Exercise description
Set out the stretch of the records below from their start through the line containing "Tile 2 of 4" as a Markdown table with the columns Row and Line. Number each line in Row, and leave out blank lines.

>> BEGIN Working data

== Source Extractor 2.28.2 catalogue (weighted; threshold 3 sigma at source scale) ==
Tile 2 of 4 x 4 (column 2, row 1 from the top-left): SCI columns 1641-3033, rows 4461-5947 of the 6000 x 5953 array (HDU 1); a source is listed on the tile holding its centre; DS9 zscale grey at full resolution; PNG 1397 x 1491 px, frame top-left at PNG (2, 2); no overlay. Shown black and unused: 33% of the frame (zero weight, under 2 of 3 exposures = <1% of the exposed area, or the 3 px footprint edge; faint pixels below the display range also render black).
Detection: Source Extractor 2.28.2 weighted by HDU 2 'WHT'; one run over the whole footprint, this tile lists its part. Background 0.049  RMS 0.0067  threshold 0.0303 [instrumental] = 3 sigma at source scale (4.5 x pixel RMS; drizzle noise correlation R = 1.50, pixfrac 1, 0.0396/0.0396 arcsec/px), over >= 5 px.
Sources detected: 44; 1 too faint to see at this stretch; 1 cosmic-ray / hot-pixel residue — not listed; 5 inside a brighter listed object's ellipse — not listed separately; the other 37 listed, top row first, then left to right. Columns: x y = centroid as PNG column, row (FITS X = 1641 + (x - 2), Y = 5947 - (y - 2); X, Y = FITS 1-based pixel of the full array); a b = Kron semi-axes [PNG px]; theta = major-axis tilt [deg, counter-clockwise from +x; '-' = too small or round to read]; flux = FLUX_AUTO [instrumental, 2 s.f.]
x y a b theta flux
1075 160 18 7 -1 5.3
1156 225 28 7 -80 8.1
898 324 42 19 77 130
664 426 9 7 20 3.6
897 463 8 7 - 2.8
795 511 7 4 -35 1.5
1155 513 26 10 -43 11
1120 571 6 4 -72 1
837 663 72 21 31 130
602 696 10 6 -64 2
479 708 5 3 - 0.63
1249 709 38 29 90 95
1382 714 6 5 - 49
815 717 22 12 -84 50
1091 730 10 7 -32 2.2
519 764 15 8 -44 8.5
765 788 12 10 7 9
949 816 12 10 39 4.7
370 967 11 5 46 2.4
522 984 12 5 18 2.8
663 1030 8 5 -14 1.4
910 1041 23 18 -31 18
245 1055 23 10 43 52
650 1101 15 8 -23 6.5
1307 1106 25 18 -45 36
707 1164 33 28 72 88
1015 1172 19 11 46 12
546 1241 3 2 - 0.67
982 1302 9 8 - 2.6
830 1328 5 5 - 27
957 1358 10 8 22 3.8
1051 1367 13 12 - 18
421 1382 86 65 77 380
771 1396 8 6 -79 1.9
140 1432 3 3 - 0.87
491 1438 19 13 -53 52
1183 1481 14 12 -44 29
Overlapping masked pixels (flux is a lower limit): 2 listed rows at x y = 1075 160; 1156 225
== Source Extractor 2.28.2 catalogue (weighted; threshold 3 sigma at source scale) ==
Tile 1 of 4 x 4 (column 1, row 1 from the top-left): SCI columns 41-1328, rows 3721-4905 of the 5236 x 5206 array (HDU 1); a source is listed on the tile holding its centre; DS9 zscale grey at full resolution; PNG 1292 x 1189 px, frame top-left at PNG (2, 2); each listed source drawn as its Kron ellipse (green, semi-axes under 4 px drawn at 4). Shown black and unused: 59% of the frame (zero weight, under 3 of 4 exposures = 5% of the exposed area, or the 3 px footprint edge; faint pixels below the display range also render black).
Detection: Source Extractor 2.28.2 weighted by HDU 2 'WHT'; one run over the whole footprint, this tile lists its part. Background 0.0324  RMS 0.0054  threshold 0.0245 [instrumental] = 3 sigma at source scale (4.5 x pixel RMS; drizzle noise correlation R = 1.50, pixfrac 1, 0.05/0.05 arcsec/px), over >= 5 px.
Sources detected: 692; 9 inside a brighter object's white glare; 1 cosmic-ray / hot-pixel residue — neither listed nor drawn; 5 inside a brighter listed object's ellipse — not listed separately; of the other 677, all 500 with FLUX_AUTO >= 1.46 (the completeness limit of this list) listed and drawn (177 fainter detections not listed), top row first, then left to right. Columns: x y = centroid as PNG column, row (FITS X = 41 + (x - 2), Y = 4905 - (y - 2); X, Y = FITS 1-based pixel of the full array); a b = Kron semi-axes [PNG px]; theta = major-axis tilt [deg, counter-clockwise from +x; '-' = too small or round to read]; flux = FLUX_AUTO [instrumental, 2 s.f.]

>> END Working data

Problem solution
| Row | Line |
|---|---|
| 1 | == Source Extractor 2.28.2 catalogue (weighted; threshold 3 sigma at source scale) == |
| 2 | Tile 2 of 4 x 4 (column 2, row 1 from the top-left): SCI columns 1641-3033, rows 4461-5947 of the 6000 x 5953 array (HDU 1); a source is listed on the tile holding its centre; DS9 zscale grey at full resolution; PNG 1397 x 1491 px, frame top-left at PNG (2, 2); no overlay. Shown black and unused: 33% of the frame (zero weight, under 2 of 3 exposures = <1% of the exposed area, or the 3 px footprint edge; faint pixels below the display range also render black). |